A special kind of dialogue. Imago (i-MAH-go) is Dr. Hendrix’s term for our composite image of the people who influenced us most at an early age. Imago dialogue is a safe way of communicating and discussing your differences without rupturing the connection between partners. Dr. Hendrix recommended practicing for 15 to 30 minutes daily until this style of dialogue becomes automatic. Then use this technique whenever you need to say something that may be difficult for your partner to hear. To practice: Do all three steps with one person sending the message and the other receiving it… then swap roles.

Step 1: Mirroring.

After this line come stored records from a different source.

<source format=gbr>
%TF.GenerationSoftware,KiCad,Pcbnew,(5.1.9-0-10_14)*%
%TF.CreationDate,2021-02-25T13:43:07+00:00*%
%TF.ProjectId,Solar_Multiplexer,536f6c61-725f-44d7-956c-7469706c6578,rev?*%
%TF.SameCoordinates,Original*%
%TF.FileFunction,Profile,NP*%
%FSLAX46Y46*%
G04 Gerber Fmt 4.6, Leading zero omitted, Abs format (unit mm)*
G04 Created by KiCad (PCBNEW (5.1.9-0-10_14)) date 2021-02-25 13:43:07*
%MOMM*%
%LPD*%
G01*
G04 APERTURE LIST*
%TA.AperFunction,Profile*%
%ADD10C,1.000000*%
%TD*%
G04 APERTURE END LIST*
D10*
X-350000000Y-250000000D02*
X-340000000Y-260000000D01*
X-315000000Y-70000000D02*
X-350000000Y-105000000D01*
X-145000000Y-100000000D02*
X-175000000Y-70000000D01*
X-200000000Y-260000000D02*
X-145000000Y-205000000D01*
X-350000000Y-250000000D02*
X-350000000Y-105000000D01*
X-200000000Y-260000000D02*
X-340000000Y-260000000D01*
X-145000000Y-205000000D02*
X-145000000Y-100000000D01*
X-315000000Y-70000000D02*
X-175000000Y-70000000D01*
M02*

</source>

One partner (the sender) makes a statement about an experience or emotion, beginning with “I.” The other person (the receiver), listening carefully and visualizing the “wounded child” in the partner, paraphrases what was said and asks if the interpretation was correct. The sender clarifies the message if necessary. Example: The wife says, “I feel upset when you bring work home because we won’t have any time together.” The husband, without arguing or defending himself, mirrors her words: “You don’t like it when I bring work home because it means that I won’t pay attention to you. Is that right?” The wife clarifies, “Not exactly. I feel like your work is more important to you than I am.” The receiver mirrors again, using words that more exactly reflect the sender’s.

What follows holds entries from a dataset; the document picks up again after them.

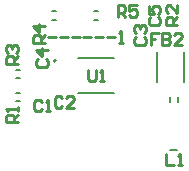
<source format=gto>
G04*
G04 #@! TF.GenerationSoftware,Altium Limited,Altium Designer,22.9.1 (49)*
G04*
G04 Layer_Color=65535*
%FSLAX25Y25*%
%MOIN*%
G70*
G04*
G04 #@! TF.SameCoordinates,15CD16B4-1F33-4ED9-8E61-9E20C37C55A6*
G04*
G04*
G04 #@! TF.FilePolarity,Positive*
G04*
G01*
G75*
%ADD10C,0.00787*%
%ADD11C,0.00500*%
%ADD12C,0.01000*%
D10*
X473614Y329921D02*
G03*
X473614Y329921I-394J0D01*
G01*
X460213Y324228D02*
X461787D01*
X460213Y326984D02*
X461787D01*
X460213Y316386D02*
X461787D01*
X460213Y319142D02*
X461787D01*
X516229Y322967D02*
Y332834D01*
X507371Y322967D02*
Y332834D01*
X511622Y316213D02*
Y317787D01*
X514378Y316213D02*
Y317787D01*
X511819Y300095D02*
X514181D01*
X472213Y343622D02*
X473787D01*
X472213Y346378D02*
X473787D01*
X486260D02*
X487835D01*
X486260Y343622D02*
X487835D01*
D11*
X481095Y319094D02*
X492906D01*
X481095Y330906D02*
X492906D01*
D12*
X471039Y337861D02*
X473663D01*
X474974D02*
X477598D01*
X478910D02*
X481534D01*
X482846D02*
X485470D01*
X486782D02*
X489405D01*
X490717D02*
X493341D01*
X494653Y335893D02*
X495965D01*
X495309D01*
Y339829D01*
X494653Y339173D01*
X505188Y344344D02*
X504532Y343688D01*
Y342376D01*
X505188Y341720D01*
X507812D01*
X508468Y342376D01*
Y343688D01*
X507812Y344344D01*
X504532Y348280D02*
Y345656D01*
X506500D01*
X505844Y346968D01*
Y347624D01*
X506500Y348280D01*
X507812D01*
X508468Y347624D01*
Y346312D01*
X507812Y345656D01*
X484376Y326968D02*
Y323688D01*
X485032Y323032D01*
X486344D01*
X487000Y323688D01*
Y326968D01*
X488312Y323032D02*
X489624D01*
X488968D01*
Y326968D01*
X488312Y326312D01*
X494220Y344432D02*
Y348368D01*
X496188D01*
X496844Y347712D01*
Y346400D01*
X496188Y345744D01*
X494220D01*
X495532D02*
X496844Y344432D01*
X500780Y348368D02*
X498156D01*
Y346400D01*
X499468Y347056D01*
X500124D01*
X500780Y346400D01*
Y345088D01*
X500124Y344432D01*
X498812D01*
X498156Y345088D01*
X469968Y335720D02*
X466032D01*
Y337688D01*
X466688Y338344D01*
X468000D01*
X468656Y337688D01*
Y335720D01*
Y337032D02*
X469968Y338344D01*
Y341624D02*
X466032D01*
X468000Y339656D01*
Y342280D01*
X460968Y328720D02*
X457032D01*
Y330688D01*
X457688Y331344D01*
X459000D01*
X459656Y330688D01*
Y328720D01*
Y330032D02*
X460968Y331344D01*
X457688Y332656D02*
X457032Y333312D01*
Y334624D01*
X457688Y335280D01*
X458344D01*
X459000Y334624D01*
Y333968D01*
Y334624D01*
X459656Y335280D01*
X460312D01*
X460968Y334624D01*
Y333312D01*
X460312Y332656D01*
X514168Y341920D02*
X510232D01*
Y343888D01*
X510888Y344544D01*
X512200D01*
X512856Y343888D01*
Y341920D01*
Y343232D02*
X514168Y344544D01*
Y348480D02*
Y345856D01*
X511544Y348480D01*
X510888D01*
X510232Y347824D01*
Y346512D01*
X510888Y345856D01*
X460968Y309376D02*
X457032D01*
Y311344D01*
X457688Y312000D01*
X459000D01*
X459656Y311344D01*
Y309376D01*
Y310688D02*
X460968Y312000D01*
Y313312D02*
Y314624D01*
Y313968D01*
X457032D01*
X457688Y313312D01*
X510376Y298968D02*
Y295032D01*
X513000D01*
X514312D02*
X515624D01*
X514968D01*
Y298968D01*
X514312Y298312D01*
X507876Y339168D02*
X505252D01*
Y337200D01*
X506564D01*
X505252D01*
Y335232D01*
X509188Y339168D02*
Y335232D01*
X511156D01*
X511812Y335888D01*
Y336544D01*
X511156Y337200D01*
X509188D01*
X511156D01*
X511812Y337856D01*
Y338512D01*
X511156Y339168D01*
X509188D01*
X515748Y335232D02*
X513124D01*
X515748Y337856D01*
Y338512D01*
X515092Y339168D01*
X513780D01*
X513124Y338512D01*
X467688Y330344D02*
X467032Y329688D01*
Y328376D01*
X467688Y327720D01*
X470312D01*
X470968Y328376D01*
Y329688D01*
X470312Y330344D01*
X470968Y333624D02*
X467032D01*
X469000Y331656D01*
Y334280D01*
X500288Y337844D02*
X499632Y337188D01*
Y335876D01*
X500288Y335220D01*
X502912D01*
X503568Y335876D01*
Y337188D01*
X502912Y337844D01*
X500288Y339156D02*
X499632Y339812D01*
Y341124D01*
X500288Y341780D01*
X500944D01*
X501600Y341124D01*
Y340468D01*
Y341124D01*
X502256Y341780D01*
X502912D01*
X503568Y341124D01*
Y339812D01*
X502912Y339156D01*
X475844Y317512D02*
X475188Y318168D01*
X473876D01*
X473220Y317512D01*
Y314888D01*
X473876Y314232D01*
X475188D01*
X475844Y314888D01*
X479780Y314232D02*
X477156D01*
X479780Y316856D01*
Y317512D01*
X479124Y318168D01*
X477812D01*
X477156Y317512D01*
X469000Y316312D02*
X468344Y316968D01*
X467032D01*
X466376Y316312D01*
Y313688D01*
X467032Y313032D01*
X468344D01*
X469000Y313688D01*
X470312Y313032D02*
X471624D01*
X470968D01*
Y316968D01*
X470312Y316312D01*
M02*

</source>
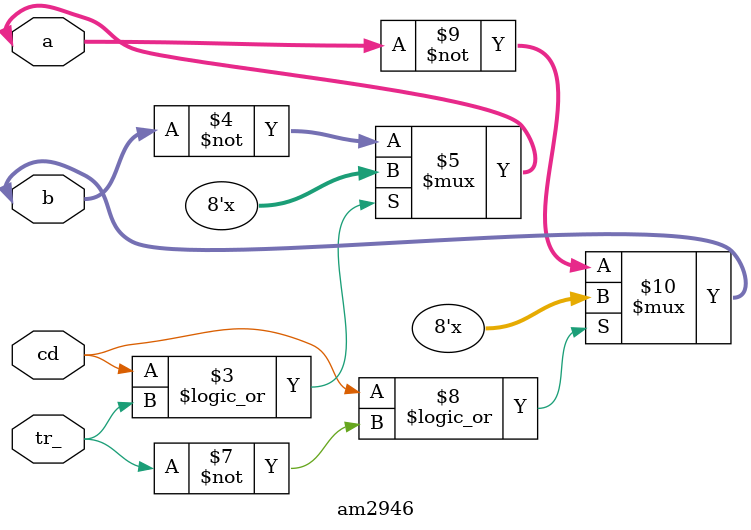
<source format=v>


module am2946(a, b, cd, tr_);
parameter WIDTH=8;
inout [WIDTH-1:0] a, b;
input cd, tr_;

assign a = (cd=='b1 || tr_=='b1) ? {WIDTH{1'bZ}} : ~b;
assign b = (cd=='b1 || tr_=='b0) ? {WIDTH{1'bZ}} : ~a;

endmodule

</source>
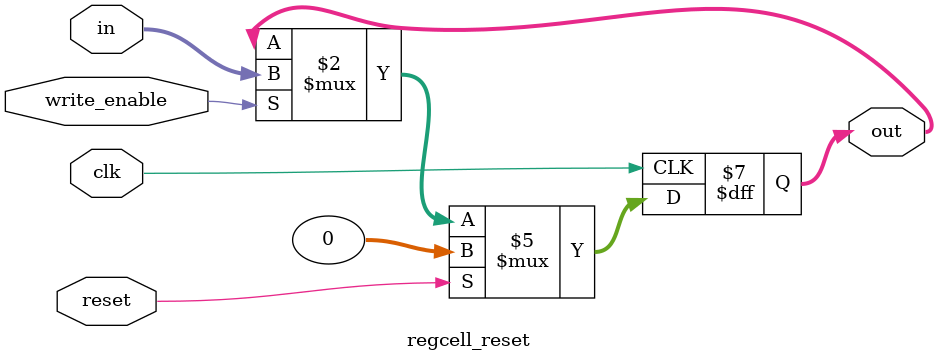
<source format=sv>
module regcell_reset
  #(parameter RESET_VALUE = 0)
   (input logic clk,
    input logic         reset,
    input logic [31:0]  in,
    input logic         write_enable,
    output logic [31:0] out);
   always_ff @(posedge clk)
     if(reset)
       out <= RESET_VALUE;
     else if(write_enable)
       out <= in;
endmodule

</source>
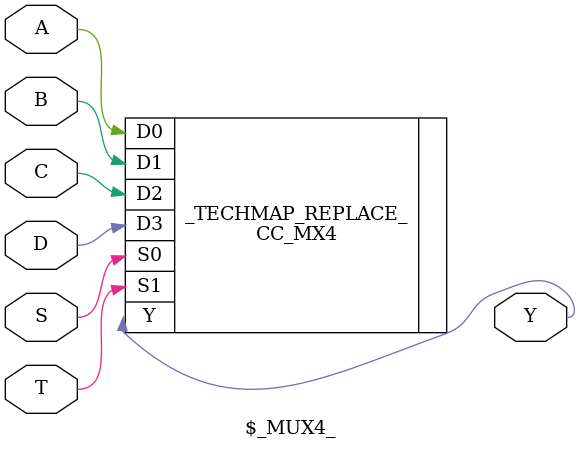
<source format=v>

/*
 *  yosys -- Yosys Open SYnthesis Suite
 *
 *  Copyright (C) 2021  Cologne Chip AG <support@colognechip.com>
 *
 *  Permission to use, copy, modify, and/or distribute this software for any
 *  purpose with or without fee is hereby granted, provided that the above
 *  copyright notice and this permission notice appear in all copies.
 *
 *  THE SOFTWARE IS PROVIDED "AS IS" AND THE AUTHOR DISCLAIMS ALL WARRANTIES
 *  WITH REGARD TO THIS SOFTWARE INCLUDING ALL IMPLIED WARRANTIES OF
 *  MERCHANTABILITY AND FITNESS. IN NO EVENT SHALL THE AUTHOR BE LIABLE FOR
 *  ANY SPECIAL, DIRECT, INDIRECT, OR CONSEQUENTIAL DAMAGES OR ANY DAMAGES
 *  WHATSOEVER RESULTING FROM LOSS OF USE, DATA OR PROFITS, WHETHER IN AN
 *  ACTION OF CONTRACT, NEGLIGENCE OR OTHER TORTIOUS ACTION, ARISING OUT OF
 *  OR IN CONNECTION WITH THE USE OR PERFORMANCE OF THIS SOFTWARE.
 *
 */

module \$_MUX8_ (A, B, C, D, E, F, G, H, S, T, U, Y);
	input  A, B, C, D, E, F, G, H, S, T, U;
	output Y;

	CC_MX8 _TECHMAP_REPLACE_ (
		.D0(A), .D1(B), .D2(C), .D3(D),
		.D4(E), .D5(F), .D6(G), .D7(H),
		.S0(S), .S1(T), .S2(U),
		.Y(Y)
	);

endmodule

module \$_MUX4_ (A, B, C, D, S, T, Y);
	input  A, B, C, D, S, T;
	output Y;

	CC_MX4 _TECHMAP_REPLACE_ (
		.D0(A), .D1(B), .D2(C), .D3(D),
		.S0(S), .S1(T),
		.Y(Y)
	);

endmodule

/*
module \$_MUX_ (A, B, S, Y);
	input  A, B, S;
	output Y;

	CC_MX2 _TECHMAP_REPLACE_ (
		.D0(A), .D1(B), .S0(S),
		.Y(Y)
	);

endmodule
*/

</source>
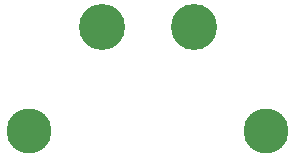
<source format=gbr>
%TF.GenerationSoftware,KiCad,Pcbnew,7.0.1*%
%TF.CreationDate,2023-03-29T13:12:41+01:00*%
%TF.ProjectId,LedBoard,4c656442-6f61-4726-942e-6b696361645f,rev?*%
%TF.SameCoordinates,Original*%
%TF.FileFunction,Copper,L2,Bot*%
%TF.FilePolarity,Positive*%
%FSLAX46Y46*%
G04 Gerber Fmt 4.6, Leading zero omitted, Abs format (unit mm)*
G04 Created by KiCad (PCBNEW 7.0.1) date 2023-03-29 13:12:41*
%MOMM*%
%LPD*%
G01*
G04 APERTURE LIST*
%TA.AperFunction,ComponentPad*%
%ADD10C,3.800000*%
%TD*%
%TA.AperFunction,ComponentPad*%
%ADD11O,3.900000X3.900000*%
%TD*%
%TA.AperFunction,ComponentPad*%
%ADD12C,3.900000*%
%TD*%
G04 APERTURE END LIST*
D10*
%TO.P,H1,1,1*%
%TO.N,GND*%
X80000000Y-31000000D03*
%TD*%
D11*
%TO.P,J1,1,Pin_1*%
%TO.N,+12V*%
X86100000Y-22200000D03*
D12*
%TO.P,J1,2,Pin_2*%
%TO.N,GND*%
X93900000Y-22200000D03*
%TD*%
D10*
%TO.P,H2,1,1*%
%TO.N,GND*%
X100000000Y-31000000D03*
%TD*%
M02*

</source>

Step 2: Validating. This involves comprehending your partner’s thought process and accepting that it makes sense — even if you don’t agree. You may ask clarifying questions, but don’t psychoanalyze or judge. Example: The husband says, “You make sense. I can see that bringing work home does interfere with our time together.” When the receiver suspends his or her own viewpoint long enough to acknowledge the logic in what the sender says, Dr. Hendrix explained, both partners feel safer with each other.

Step 3: Empathizing. This means coming to understand your partner’s emotions by paying attention to words, tone and facial expression… and asking for confirmation that you perceived these emotions accurately. For instance: The husband says, “I imagine that when you think I am neglecting you in favor of work, you feel hurt by this neglect. Is that right?” Dr. Hendrix pointed out that you do not necessarily have to feel the same emotions as your partner, because it is the demonstration of mutual respect and caring that will bring you closer.

Appreciation dialogue. When we express negativity toward our partner, it boomerangs back to us because it can take hours or days to feel connected again. Antidote: Every day, say at least five positive things (compliments, expressions of gratitude) to your partner. Be specific and try not to repeat yourself. Examples: “It makes me feel cared for when you bring me coffee every morning”… “I admire your courage.”

Behavior change request. The purpose is to learn more about each other’s deepest needs — often the very things you each did not get in childhood — and provide opportunities to change behaviors to meet those needs. To begin, each partner makes a list of all the things that bother him or her about the other person and the feelings that accompany those frustrations. For instance: “He turns away from me when I cry… I feel abandoned,” or “She criticizes me in front of relatives… I feel shamed.” Partners do not show these lists to each other.

Next, on a separate sheet of paper, each partner writes the desire hidden in each frustration… a request for a specific action the other person could take to satisfy that desire… and a time limit on that request. Example: “I want to be comforted… for the next month, whenever I’m upset, please hug me for five minutes,” or “I want to feel respected… for the next two weeks, whenever we’re with relatives, please pay me a public compliment.” When your request lists are done, show them to each other.

The purpose: With these lists, Dr. Hendrix said, “you each have the opportunity to grant your partner one or more of the requests each week, remembering that these are gifts with which you honor each other.” Such gifts provide a solid foundation that can help sustain your relationship for years to come.